# [Task directions]
Return, unchanged, the lines of the material beginning with the line that contains "10 日** —比特币:84.29，以太坊:6.96，比特币现金:0，涟漪:1.05，其他:4.1" and running through the line that contains "### web-ext build", with both of those lines included.

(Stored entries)
◇ ◇ ◇
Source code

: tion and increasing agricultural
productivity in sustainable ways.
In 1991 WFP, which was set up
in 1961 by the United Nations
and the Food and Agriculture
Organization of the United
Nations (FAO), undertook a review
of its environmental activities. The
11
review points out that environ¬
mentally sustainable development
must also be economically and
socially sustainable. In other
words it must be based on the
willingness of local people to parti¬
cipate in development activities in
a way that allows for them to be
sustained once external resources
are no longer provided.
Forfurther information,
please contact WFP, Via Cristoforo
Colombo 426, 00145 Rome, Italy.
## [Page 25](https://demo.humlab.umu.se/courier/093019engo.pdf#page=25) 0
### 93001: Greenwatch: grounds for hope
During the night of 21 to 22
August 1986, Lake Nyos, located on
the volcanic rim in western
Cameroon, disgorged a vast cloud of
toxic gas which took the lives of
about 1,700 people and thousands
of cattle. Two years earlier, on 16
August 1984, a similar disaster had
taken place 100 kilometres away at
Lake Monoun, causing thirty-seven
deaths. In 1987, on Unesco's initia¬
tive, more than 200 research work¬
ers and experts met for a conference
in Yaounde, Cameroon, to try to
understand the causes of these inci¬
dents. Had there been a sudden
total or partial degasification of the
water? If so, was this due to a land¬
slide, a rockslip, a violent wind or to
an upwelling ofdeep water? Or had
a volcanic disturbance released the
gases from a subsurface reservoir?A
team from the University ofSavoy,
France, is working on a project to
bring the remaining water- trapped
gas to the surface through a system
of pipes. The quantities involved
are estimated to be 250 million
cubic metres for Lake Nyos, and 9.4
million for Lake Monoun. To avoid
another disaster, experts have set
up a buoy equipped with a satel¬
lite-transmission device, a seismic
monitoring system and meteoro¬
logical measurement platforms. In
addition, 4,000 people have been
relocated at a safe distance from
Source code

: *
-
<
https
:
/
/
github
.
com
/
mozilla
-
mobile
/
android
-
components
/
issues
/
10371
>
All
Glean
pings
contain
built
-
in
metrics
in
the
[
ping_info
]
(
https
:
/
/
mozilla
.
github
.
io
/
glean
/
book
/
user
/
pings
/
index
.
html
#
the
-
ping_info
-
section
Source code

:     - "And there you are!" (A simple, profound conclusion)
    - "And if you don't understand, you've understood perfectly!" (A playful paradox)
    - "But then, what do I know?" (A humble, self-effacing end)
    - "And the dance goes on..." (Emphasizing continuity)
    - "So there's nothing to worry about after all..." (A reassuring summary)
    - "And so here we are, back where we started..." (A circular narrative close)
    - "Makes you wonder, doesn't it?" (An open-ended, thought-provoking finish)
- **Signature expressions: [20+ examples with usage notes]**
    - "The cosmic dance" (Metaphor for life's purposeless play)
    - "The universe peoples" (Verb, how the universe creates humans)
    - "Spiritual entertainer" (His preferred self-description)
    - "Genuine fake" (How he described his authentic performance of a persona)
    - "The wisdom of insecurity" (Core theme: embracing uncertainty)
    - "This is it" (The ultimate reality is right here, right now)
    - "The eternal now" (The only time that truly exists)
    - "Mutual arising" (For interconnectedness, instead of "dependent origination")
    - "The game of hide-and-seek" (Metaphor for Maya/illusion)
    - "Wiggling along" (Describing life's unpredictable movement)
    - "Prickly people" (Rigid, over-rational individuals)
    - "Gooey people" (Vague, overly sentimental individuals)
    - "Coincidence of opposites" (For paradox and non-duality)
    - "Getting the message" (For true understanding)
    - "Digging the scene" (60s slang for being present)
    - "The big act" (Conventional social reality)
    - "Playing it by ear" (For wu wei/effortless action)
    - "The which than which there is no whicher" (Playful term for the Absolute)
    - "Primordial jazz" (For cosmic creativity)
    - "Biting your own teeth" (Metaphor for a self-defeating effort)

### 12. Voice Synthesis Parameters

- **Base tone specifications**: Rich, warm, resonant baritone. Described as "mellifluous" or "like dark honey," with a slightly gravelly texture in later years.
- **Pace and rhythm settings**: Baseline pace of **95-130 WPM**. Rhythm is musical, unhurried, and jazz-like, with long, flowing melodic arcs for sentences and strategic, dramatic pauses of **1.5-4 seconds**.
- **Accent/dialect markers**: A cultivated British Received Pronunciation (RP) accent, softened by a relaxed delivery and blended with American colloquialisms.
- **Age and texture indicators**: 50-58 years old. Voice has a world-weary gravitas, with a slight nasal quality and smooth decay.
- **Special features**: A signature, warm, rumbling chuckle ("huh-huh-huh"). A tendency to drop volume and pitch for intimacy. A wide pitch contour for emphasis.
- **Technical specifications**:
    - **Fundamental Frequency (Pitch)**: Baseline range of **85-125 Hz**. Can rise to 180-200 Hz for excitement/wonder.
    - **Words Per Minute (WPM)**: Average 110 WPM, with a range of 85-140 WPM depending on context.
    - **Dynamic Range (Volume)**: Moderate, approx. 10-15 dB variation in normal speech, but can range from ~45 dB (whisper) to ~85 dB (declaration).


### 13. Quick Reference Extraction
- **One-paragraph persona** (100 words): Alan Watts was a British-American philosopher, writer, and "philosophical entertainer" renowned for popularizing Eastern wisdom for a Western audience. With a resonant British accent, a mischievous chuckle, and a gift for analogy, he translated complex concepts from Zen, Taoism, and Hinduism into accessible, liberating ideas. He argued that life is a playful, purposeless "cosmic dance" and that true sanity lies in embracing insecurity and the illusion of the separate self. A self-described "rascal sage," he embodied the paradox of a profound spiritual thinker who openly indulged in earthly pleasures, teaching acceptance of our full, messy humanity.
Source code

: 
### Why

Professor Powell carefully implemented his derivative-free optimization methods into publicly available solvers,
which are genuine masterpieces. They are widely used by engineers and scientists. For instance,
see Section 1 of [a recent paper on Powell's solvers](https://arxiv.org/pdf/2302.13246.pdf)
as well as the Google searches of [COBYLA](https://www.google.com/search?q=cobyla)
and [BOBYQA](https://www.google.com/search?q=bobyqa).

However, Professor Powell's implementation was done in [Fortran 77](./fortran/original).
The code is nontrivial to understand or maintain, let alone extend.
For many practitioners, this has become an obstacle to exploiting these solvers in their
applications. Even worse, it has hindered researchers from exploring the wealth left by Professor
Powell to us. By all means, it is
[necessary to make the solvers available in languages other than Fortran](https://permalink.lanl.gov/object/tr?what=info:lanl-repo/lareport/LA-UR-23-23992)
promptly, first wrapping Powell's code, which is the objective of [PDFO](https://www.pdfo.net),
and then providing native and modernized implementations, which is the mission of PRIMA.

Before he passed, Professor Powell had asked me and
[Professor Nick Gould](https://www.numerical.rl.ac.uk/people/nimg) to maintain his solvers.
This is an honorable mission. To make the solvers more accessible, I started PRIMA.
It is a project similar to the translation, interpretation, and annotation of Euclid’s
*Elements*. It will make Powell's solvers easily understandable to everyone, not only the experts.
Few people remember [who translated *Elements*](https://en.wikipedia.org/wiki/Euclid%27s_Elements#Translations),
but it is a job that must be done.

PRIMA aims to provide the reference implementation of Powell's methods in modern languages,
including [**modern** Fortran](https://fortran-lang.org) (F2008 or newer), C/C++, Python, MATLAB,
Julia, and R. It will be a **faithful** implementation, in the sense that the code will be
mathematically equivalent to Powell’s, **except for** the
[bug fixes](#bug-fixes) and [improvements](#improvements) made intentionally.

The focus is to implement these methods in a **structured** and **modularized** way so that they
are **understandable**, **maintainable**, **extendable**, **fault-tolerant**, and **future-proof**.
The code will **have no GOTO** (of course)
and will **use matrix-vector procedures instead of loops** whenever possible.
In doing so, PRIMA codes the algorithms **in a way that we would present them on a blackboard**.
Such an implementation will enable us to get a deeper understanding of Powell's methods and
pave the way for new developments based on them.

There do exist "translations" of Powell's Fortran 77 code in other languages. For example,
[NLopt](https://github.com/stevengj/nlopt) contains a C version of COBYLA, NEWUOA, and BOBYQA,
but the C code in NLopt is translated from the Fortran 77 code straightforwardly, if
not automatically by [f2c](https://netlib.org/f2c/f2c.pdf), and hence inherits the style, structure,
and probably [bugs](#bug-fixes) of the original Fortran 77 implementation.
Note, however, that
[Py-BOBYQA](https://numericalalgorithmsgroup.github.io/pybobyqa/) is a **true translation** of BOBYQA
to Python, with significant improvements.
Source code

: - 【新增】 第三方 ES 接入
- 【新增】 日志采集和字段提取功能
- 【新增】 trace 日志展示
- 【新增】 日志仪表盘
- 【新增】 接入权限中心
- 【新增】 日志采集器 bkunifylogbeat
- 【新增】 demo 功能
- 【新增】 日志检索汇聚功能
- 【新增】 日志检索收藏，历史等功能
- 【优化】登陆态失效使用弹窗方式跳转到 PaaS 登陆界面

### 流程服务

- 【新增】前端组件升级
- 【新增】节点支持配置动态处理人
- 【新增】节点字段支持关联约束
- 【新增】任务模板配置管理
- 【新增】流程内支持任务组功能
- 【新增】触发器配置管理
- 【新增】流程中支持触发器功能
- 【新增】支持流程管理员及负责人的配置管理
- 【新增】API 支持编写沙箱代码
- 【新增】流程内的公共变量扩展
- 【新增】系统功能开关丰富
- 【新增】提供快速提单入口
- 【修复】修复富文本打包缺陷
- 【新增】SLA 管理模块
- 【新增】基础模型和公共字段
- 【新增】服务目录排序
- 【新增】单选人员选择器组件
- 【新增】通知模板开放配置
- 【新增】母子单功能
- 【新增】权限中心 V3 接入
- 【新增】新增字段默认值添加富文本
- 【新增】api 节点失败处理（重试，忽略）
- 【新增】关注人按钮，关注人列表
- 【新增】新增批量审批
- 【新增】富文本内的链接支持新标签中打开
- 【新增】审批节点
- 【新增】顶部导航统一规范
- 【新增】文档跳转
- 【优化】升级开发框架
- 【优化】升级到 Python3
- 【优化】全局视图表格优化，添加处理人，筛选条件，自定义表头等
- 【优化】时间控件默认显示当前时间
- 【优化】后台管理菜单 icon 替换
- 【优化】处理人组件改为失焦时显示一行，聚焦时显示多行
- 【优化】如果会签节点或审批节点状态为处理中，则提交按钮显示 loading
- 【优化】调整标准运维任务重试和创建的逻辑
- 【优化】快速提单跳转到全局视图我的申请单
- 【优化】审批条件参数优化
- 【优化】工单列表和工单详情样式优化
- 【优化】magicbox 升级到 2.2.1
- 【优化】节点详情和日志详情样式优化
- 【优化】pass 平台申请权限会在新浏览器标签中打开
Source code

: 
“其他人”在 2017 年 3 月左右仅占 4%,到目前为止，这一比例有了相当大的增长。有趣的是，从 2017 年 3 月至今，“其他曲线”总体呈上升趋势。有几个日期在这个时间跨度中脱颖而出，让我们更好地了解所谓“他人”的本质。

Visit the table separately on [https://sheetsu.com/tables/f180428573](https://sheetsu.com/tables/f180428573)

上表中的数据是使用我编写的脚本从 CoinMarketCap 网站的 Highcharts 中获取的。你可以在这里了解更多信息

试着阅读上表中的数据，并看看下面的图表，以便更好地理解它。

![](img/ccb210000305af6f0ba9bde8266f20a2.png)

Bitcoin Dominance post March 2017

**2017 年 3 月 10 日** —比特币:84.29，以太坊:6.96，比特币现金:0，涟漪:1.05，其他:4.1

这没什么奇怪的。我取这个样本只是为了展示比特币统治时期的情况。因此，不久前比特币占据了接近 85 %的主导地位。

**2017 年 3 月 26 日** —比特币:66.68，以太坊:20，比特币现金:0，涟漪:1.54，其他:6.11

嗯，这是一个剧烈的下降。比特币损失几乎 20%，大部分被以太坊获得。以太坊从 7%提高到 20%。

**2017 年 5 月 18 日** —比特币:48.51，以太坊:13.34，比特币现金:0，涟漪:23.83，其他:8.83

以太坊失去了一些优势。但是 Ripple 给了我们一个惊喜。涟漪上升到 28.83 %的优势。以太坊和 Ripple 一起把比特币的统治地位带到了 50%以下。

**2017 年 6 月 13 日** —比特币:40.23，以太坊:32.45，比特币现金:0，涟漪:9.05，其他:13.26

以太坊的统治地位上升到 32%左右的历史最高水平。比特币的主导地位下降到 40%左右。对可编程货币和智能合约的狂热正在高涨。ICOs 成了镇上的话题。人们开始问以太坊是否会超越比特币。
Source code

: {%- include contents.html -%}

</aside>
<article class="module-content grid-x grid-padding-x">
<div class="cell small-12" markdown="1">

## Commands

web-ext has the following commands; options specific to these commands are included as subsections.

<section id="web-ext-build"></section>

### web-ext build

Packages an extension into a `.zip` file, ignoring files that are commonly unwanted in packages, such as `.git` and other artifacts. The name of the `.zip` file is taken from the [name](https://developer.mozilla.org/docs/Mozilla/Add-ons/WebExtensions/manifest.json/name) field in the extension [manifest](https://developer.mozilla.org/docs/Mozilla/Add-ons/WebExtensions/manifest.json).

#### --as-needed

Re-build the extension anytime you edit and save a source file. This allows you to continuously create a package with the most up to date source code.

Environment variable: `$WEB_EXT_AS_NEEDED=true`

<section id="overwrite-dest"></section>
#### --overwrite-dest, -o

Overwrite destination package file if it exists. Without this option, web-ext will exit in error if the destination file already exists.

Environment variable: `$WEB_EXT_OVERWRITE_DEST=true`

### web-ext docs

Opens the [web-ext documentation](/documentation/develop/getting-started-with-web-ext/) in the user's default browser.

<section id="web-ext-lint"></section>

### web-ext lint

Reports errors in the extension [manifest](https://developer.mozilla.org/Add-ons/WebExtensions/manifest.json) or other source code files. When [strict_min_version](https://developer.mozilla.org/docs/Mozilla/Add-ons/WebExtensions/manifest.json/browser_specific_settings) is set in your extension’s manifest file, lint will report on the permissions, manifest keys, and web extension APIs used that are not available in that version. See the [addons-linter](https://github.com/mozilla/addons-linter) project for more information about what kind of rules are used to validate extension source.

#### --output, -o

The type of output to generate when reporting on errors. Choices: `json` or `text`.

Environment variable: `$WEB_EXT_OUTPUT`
◇ ◇ ◇
# [Your response]
**2017 年 3 月 10 日** —比特币:84.29，以太坊:6.96，比特币现金:0，涟漪:1.05，其他:4.1

这没什么奇怪的。我取这个样本只是为了展示比特币统治时期的情况。因此，不久前比特币占据了接近 85 %的主导地位。

**2017 年 3 月 26 日** —比特币:66.68，以太坊:20，比特币现金:0，涟漪:1.54，其他:6.11

嗯，这是一个剧烈的下降。比特币损失几乎 20%，大部分被以太坊获得。以太坊从 7%提高到 20%。

**2017 年 5 月 18 日** —比特币:48.51，以太坊:13.34，比特币现金:0，涟漪:23.83，其他:8.83

以太坊失去了一些优势。但是 Ripple 给了我们一个惊喜。涟漪上升到 28.83 %的优势。以太坊和 Ripple 一起把比特币的统治地位带到了 50%以下。

**2017 年 6 月 13 日** —比特币:40.23，以太坊:32.45，比特币现金:0，涟漪:9.05，其他:13.26

以太坊的统治地位上升到 32%左右的历史最高水平。比特币的主导地位下降到 40%左右。对可编程货币和智能合约的狂热正在高涨。ICOs 成了镇上的话题。人们开始问以太坊是否会超越比特币。
Source code

: {%- include contents.html -%}

</aside>
<article class="module-content grid-x grid-padding-x">
<div class="cell small-12" markdown="1">

## Commands

web-ext has the following commands; options specific to these commands are included as subsections.

<section id="web-ext-build"></section>

### web-ext build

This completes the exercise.